O índice atingiu a mínima histórica de 5 em 6 de fevereiro, durante uma semana em que o bitcoin caiu brevemente abaixo de US$ 61.000 e mais de US$ 2 bilhões em posições alavancadas foram liquidadas.
O índice do dólar americano, por sua vez, enfraqueceu cerca de 2,3% no último mês e é negociado perto de 97, seu menor nível em mais de um ano.
A tese do "estilingue monetário" de Pompliano
Pompliano, fundador e CEO da Professional Capital Management, argumentou que forças deflacionárias de curto prazo acabarão levando os formuladores de política a imprimir mais dinheiro e cortar juros – desvalorizando o dólar de forma silenciosa.
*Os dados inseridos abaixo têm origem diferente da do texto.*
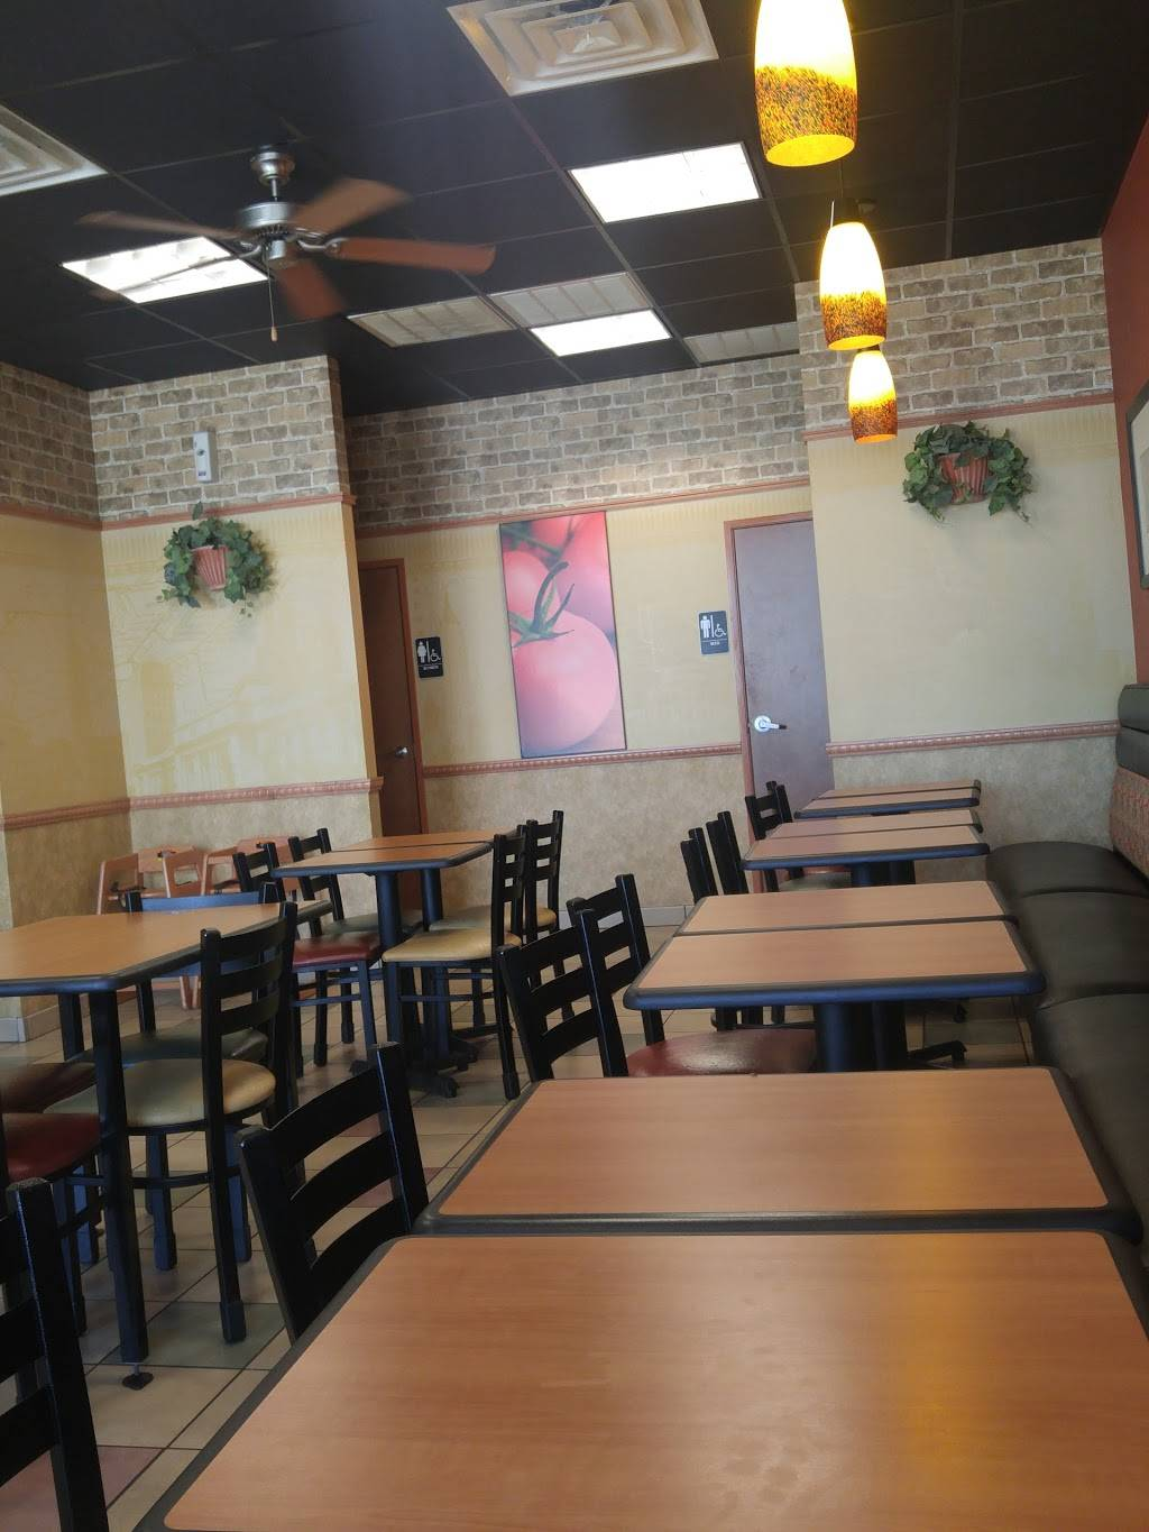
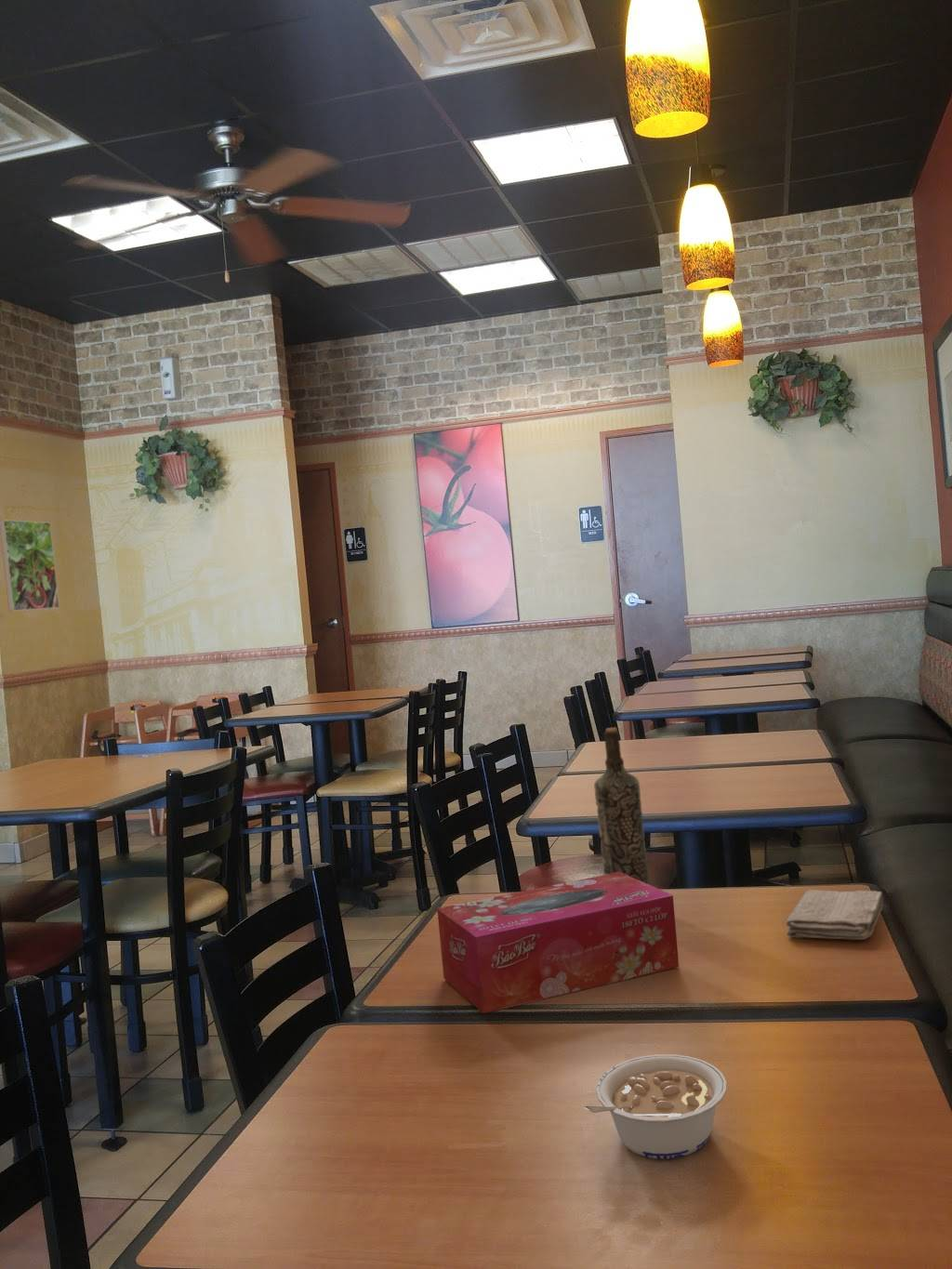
+ tissue box [436,872,680,1014]
+ washcloth [785,889,884,941]
+ bottle [593,727,650,885]
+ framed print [0,519,60,613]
+ legume [583,1053,728,1159]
Ele chamou isso de um "estilingue monetário" que tornaria o bitcoin "mais valioso do que nunca".
Essa tese continua sendo especulativa e depende de desfechos de política que são incertos. O Federal Reserve não corta juros desde o ano passado, e os mercados atualmente precificam dois cortes de 25 pontos-base para 2026, um em junho e outro em setembro.
Por enquanto, os holders de bitcoin enfrentam um mercado definido por queda de preços, sentimento em mínimas recordes e um pano de fundo de inflação em desaceleração que enfraquece a narrativa mais popular do ativo.